▶ [PROBLEM]: Whenever a line in the entries below includes the string "Left", count that line. Report the total alone.

▶ [ENTRIES PROVIDED]:
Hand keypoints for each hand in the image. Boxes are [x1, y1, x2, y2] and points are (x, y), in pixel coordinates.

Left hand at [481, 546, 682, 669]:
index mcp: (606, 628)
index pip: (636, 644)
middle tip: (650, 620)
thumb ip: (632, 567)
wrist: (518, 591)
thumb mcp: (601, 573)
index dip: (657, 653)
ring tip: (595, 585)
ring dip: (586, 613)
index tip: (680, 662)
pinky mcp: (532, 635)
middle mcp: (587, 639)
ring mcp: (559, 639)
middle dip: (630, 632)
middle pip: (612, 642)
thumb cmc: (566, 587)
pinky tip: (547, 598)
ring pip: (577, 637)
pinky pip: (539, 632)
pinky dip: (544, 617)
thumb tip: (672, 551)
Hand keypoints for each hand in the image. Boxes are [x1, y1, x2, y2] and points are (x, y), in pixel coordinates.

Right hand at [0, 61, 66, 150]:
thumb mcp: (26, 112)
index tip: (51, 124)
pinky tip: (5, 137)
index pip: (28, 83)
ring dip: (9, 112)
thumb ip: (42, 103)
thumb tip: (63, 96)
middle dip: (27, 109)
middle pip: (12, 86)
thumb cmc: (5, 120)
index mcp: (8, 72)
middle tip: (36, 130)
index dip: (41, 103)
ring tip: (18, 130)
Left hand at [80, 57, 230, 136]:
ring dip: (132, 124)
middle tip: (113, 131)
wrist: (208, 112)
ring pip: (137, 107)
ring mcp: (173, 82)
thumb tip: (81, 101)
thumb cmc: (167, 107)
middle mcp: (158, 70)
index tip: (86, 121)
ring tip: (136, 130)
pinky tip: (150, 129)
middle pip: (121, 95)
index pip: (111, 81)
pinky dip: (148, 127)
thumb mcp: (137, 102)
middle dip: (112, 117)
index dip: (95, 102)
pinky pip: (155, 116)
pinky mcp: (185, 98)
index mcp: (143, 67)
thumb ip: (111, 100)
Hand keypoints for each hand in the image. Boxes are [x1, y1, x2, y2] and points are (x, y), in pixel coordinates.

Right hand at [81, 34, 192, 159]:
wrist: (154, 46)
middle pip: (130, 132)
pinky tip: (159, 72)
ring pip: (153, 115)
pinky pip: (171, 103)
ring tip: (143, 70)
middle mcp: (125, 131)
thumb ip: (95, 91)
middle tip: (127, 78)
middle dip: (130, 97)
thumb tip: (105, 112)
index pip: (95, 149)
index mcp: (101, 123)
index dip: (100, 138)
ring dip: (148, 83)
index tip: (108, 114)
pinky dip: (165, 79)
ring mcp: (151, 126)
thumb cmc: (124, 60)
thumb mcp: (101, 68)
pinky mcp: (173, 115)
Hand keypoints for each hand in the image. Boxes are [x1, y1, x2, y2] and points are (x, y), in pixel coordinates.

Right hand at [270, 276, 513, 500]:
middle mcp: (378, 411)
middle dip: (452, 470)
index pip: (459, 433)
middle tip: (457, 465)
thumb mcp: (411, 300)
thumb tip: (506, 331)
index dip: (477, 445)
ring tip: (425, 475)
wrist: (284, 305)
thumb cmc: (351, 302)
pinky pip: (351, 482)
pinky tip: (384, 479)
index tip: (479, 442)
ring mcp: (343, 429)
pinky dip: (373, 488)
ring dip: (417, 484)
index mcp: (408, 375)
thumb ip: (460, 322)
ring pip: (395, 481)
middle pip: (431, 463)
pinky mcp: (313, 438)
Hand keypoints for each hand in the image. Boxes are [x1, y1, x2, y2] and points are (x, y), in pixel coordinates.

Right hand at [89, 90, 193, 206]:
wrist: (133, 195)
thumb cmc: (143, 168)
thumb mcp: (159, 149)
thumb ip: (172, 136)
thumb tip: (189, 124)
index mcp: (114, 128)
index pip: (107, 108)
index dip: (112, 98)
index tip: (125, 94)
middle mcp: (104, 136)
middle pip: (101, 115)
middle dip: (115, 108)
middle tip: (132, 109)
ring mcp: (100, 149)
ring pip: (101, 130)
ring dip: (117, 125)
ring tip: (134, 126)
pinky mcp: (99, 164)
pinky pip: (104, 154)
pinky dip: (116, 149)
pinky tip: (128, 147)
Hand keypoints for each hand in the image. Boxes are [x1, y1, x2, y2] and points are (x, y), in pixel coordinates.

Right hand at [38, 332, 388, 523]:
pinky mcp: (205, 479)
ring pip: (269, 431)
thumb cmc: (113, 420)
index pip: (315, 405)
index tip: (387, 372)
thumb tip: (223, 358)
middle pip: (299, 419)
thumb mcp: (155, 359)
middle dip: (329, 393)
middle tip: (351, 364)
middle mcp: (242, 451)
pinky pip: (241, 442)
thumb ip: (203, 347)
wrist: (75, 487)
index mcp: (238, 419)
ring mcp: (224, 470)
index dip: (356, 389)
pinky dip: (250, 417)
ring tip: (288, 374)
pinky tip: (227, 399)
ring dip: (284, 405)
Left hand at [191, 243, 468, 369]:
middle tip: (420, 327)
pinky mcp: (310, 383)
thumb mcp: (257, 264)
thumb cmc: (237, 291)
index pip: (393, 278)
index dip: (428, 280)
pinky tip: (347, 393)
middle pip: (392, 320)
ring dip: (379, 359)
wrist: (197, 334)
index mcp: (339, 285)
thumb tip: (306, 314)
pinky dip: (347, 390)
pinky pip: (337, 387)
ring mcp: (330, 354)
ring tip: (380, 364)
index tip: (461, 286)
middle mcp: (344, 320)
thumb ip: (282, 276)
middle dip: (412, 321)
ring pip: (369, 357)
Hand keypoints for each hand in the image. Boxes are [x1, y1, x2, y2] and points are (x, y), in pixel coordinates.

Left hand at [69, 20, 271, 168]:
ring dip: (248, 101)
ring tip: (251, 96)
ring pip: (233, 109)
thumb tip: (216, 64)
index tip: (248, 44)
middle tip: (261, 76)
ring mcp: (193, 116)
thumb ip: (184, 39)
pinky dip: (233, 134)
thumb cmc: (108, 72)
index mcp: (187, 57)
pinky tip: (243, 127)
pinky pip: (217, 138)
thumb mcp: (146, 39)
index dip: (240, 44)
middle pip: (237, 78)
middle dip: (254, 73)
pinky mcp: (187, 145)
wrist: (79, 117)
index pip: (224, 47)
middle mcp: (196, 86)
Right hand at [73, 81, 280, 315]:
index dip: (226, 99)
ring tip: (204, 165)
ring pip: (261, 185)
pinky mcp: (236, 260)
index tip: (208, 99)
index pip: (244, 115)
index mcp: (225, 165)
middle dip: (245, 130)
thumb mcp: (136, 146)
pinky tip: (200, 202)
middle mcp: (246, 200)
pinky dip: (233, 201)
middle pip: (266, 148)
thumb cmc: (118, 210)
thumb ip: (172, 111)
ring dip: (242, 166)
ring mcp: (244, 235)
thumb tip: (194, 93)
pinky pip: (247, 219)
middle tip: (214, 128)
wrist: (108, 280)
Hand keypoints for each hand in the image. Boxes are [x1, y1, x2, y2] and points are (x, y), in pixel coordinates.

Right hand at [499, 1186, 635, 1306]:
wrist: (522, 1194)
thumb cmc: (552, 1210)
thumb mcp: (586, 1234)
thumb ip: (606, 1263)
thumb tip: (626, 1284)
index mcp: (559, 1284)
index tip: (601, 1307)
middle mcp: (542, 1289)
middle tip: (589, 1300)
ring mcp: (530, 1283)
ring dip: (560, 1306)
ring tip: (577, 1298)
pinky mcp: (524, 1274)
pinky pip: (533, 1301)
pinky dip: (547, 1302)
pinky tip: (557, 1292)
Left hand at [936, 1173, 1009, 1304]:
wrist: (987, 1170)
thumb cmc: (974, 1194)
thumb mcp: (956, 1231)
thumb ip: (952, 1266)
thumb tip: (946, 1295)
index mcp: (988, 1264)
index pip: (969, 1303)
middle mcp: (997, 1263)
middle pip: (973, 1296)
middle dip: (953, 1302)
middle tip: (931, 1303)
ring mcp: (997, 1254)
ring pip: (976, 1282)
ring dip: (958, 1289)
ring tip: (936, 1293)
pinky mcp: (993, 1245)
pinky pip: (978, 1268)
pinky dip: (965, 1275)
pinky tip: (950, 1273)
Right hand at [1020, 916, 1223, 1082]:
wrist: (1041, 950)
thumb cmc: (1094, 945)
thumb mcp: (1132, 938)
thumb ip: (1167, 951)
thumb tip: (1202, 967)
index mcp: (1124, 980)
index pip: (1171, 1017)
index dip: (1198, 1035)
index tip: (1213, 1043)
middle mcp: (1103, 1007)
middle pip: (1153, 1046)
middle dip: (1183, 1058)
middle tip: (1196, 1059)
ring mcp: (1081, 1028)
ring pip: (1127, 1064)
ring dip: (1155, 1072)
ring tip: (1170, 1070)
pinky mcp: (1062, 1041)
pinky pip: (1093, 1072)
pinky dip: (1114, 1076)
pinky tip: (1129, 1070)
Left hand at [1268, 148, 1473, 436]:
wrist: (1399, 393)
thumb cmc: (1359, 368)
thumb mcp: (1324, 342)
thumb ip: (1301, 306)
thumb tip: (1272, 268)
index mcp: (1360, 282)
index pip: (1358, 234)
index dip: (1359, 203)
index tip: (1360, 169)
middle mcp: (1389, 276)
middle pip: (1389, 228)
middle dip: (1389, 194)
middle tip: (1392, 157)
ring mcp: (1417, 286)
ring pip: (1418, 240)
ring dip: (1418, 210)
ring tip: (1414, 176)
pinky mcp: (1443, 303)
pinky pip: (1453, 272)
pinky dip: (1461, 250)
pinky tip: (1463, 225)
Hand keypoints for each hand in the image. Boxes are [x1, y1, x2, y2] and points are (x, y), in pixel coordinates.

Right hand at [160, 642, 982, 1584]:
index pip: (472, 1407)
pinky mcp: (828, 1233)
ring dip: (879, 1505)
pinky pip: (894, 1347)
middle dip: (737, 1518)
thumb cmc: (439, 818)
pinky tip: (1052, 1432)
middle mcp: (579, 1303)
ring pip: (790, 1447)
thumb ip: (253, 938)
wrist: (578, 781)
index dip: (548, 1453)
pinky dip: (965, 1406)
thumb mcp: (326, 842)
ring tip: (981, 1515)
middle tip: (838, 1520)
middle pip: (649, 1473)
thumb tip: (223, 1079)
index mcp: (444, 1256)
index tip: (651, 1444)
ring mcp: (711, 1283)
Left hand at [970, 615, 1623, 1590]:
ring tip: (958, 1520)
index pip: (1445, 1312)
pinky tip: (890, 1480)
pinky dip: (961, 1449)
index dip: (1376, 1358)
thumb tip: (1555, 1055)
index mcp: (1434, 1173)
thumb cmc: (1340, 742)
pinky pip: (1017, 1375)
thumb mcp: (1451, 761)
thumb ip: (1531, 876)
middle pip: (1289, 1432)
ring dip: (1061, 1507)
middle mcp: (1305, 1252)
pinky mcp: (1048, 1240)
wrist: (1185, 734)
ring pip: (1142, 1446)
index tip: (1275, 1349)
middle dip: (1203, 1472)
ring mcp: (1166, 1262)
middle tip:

▶ [TASK RESULT]: 7